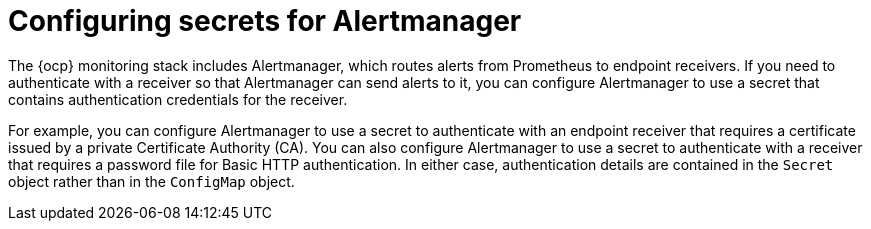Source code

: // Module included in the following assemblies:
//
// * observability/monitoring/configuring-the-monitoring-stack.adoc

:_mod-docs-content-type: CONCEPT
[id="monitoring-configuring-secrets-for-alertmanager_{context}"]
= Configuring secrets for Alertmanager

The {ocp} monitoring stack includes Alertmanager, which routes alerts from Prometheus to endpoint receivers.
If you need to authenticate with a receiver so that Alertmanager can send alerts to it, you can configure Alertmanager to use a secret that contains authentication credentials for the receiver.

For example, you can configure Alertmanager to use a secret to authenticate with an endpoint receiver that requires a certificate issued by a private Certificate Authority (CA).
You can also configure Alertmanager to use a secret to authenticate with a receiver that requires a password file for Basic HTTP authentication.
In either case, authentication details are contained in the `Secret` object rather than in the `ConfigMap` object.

**Task objective:** Please count up the lines in the listing above holding the string "authentication", and say the number with nothing else.

**Result:** 3